EXERCISE DATA:
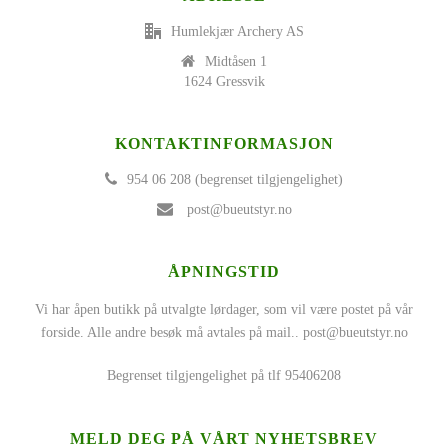
Humlekjær Archery AS
Midtåsen 1
1624 Gressvik
KONTAKTINFORMASJON
954 06 208 (begrenset tilgjengelighet)
post@bueutstyr.no
ÅPNINGSTID
Vi har åpen butikk på utvalgte lørdager, som vil være postet på vår
forside. Alle andre besøk må avtales på mail..
post@bueutstyr.no
Begrenset tilgjengelighet på tlf 95406208
MELD DEG PÅ VÅRT NYHETSBREV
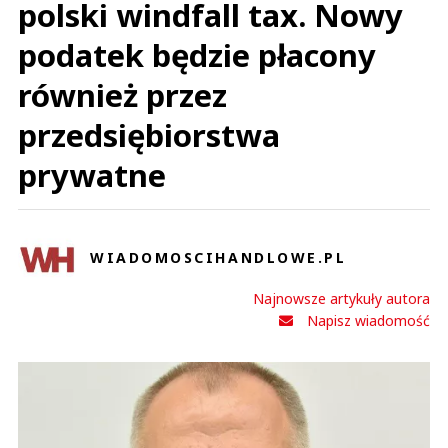
polski windfall tax. Nowy
podatek będzie płacony
również przez
przedsiębiorstwa
prywatne
WIADOMOSCIHANDLOWE.PL
Najnowsze artykuły autora
Napisz wiadomość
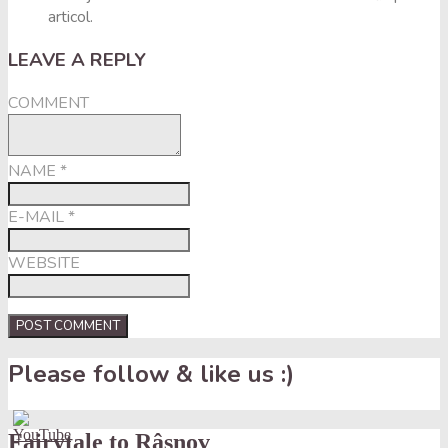
articol.
LEAVE A REPLY
COMMENT
NAME
*
E-MAIL
*
WEBSITE
Please follow & like us :)
Fairytale to Râşnov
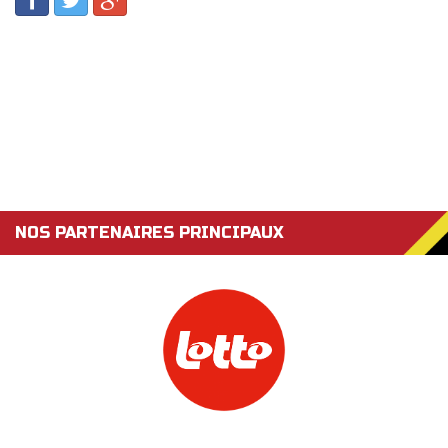
NOS PARTENAIRES PRINCIPAUX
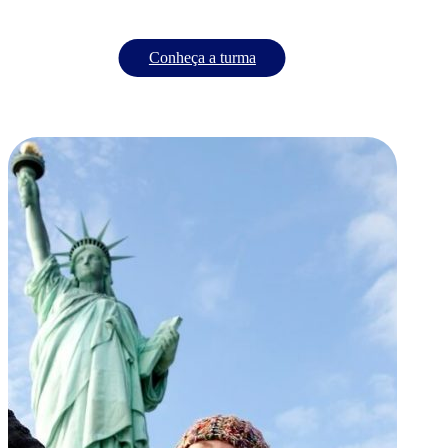
Conheça a turma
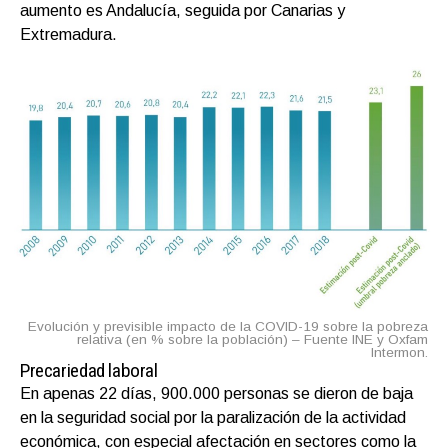
aumento es Andalucía, seguida por Canarias y
Extremadura.
Evolución y previsible impacto de la COVID-19 sobre la pobreza
relativa (en % sobre la población) – Fuente INE y Oxfam
Intermon.
Precariedad laboral
En a
penas 22 días,
900.000 personas se
dieron
de baja
en la seguridad social por la paralización de la actividad
económica, con especial afectación en sectores como la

WHAT TO PRODUCE:
Pull every line containing the word "tilgjengelighet" out of the material and copy it.

ANSWER TO THE PROBLEM:
954 06 208 (begrenset tilgjengelighet)
Begrenset tilgjengelighet på tlf 95406208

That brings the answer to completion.